Fenomena ini juga bisa dilihat sebagai munculnya peluang untuk mengembangkan keterampilan wirausaha. Sekolah adalah mini market yang sempurna. Ada banyak calon pembeli (teman-teman, guru, staf sekolah) dan produk yang dibutuhkan relatif sederhana. Anak-anak yang "berbisnis" secara tidak langsung belajar banyak hal: bagaimana menentukan harga, menghitung keuntungan, mempromosikan barang, menghadapi komplain pelanggan, hingga mengelola uang.

Kemampuan ini, meskipun terlihat kecil di skala sekolah, adalah dasar dari jiwa wirausaha yang penting di masa depan. Mereka belajar tentang permintaan pasar, inovasi produk (misalnya, membuat cemilan yang beda dari kantin), dan manajemen risiko. Ini adalah pengalaman praktis yang tidak selalu bisa didapatkan dari bangku kelas, menjadi semacam "laboratorium bisnis" pertama bagi mereka.

Pengaruh Lingkungan dan Akses Informasi

Penyebaran informasi yang cepat melalui media sosial juga punya andil besar dalam fenomena ini. Banyak remaja melihat contoh teman sebaya atau bahkan idola mereka yang sukses berbisnis dari usia muda. Platform seperti TikTok, Instagram, atau YouTube seringkali menampilkan konten tentang side hustle atau cara menghasilkan uang bagi remaja. Ini menciptakan semacam budaya "entrepreneurship" di kalangan anak muda.

Selain itu, kemudahan akses terhadap barang-barang dari online marketplace atau ide-ide kreatif dari internet membuat "bisnis" di sekolah jadi lebih mudah diwujudkan. Mereka bisa mendapatkan bahan baku murah, belajar resep baru, atau melihat tren produk yang sedang digandrungi teman-teman seusianya. Lingkungan yang serba terhubung ini membuka mata mereka pada berbagai peluang yang dulunya mungkin tidak terpikirkan.

Kebijakan Sekolah dan Peran Orang Tua

Tentu saja, fenomena ini tidak lepas dari kebijakan sekolah dan peran orang tua. Beberapa sekolah mungkin punya aturan ketat yang melarang jual-beli di lingkungan sekolah karena alasan kebersihan, keamanan, atau takut mengganggu kegiatan belajar-mengajar. Namun, ada juga sekolah yang lebih fleksibel, bahkan mendukung inisiatif siswa ini selama tidak mengganggu pendidikan. Dukungan dari pihak sekolah, misalnya dengan menyediakan event pasar sekolah atau bazaar, bisa menjadi wadah positif bagi siswa.

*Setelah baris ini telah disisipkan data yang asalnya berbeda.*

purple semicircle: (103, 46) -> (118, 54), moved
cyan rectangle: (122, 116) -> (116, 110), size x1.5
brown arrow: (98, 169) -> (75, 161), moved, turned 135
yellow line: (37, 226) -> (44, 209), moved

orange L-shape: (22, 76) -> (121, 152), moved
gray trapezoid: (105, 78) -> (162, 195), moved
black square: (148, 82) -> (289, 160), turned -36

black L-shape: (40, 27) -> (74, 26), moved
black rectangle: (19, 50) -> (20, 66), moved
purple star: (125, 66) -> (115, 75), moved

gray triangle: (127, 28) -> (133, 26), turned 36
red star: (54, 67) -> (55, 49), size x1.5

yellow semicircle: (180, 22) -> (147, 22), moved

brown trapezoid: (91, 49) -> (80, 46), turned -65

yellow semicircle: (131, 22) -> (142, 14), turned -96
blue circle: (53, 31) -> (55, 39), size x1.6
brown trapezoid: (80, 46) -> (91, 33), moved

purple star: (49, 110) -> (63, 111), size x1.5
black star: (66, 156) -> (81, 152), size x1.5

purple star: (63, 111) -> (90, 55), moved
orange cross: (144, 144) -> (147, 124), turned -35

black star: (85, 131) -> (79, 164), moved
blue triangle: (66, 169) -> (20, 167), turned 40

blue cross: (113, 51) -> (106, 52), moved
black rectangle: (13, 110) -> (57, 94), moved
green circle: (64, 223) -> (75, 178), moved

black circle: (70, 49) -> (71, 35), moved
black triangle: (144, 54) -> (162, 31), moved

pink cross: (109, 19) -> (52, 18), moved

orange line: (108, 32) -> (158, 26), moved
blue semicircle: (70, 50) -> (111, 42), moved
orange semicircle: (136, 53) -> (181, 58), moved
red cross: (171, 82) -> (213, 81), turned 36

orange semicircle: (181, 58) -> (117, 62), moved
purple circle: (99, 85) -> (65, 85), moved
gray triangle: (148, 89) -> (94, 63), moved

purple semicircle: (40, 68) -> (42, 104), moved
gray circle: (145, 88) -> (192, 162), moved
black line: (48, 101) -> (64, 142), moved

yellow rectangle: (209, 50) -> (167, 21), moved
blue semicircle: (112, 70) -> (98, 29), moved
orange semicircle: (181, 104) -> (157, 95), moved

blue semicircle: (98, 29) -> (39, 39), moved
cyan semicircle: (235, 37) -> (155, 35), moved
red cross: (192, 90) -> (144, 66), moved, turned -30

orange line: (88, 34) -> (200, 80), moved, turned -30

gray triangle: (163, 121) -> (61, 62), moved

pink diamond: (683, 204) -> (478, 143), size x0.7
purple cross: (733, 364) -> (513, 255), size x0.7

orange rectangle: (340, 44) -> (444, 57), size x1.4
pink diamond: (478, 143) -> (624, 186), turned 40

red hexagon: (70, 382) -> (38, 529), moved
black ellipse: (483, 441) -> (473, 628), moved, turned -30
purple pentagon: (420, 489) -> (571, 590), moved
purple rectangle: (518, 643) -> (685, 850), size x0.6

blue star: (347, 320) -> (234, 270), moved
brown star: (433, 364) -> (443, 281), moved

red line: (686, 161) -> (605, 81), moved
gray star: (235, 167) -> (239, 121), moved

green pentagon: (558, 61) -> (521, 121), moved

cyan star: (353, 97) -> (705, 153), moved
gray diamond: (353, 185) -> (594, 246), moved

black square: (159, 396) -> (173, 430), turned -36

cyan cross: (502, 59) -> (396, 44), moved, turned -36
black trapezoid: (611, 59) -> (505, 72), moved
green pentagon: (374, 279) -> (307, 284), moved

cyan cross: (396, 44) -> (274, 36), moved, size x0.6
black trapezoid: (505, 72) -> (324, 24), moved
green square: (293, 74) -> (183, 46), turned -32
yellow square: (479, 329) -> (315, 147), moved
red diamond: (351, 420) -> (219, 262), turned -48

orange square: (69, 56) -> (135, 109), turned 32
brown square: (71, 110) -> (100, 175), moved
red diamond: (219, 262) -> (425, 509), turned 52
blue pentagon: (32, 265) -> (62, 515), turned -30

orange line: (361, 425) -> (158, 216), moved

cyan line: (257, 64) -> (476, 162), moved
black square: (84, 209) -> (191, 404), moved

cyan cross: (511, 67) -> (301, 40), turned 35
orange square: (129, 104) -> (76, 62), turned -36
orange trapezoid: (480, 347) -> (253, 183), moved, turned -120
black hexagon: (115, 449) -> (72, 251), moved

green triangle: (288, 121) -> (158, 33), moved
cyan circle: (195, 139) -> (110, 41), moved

Orang tua juga punya peran penting. Daripada langsung melarang, melihat motivasi di baliknya dan memberikan bimbingan bisa jadi pilihan yang lebih baik. Mengajarkan mereka tentang etika berbisnis, pentingnya kejujuran, dan bagaimana menyeimbangkan antara belajar dan berbisnis, akan jauh lebih bermanfaat daripada sekadar melarang tanpa alasan jelas. Ini bisa jadi kesempatan bagi orang tua untuk menanamkan nilai-nilai finansial dan tanggung jawab.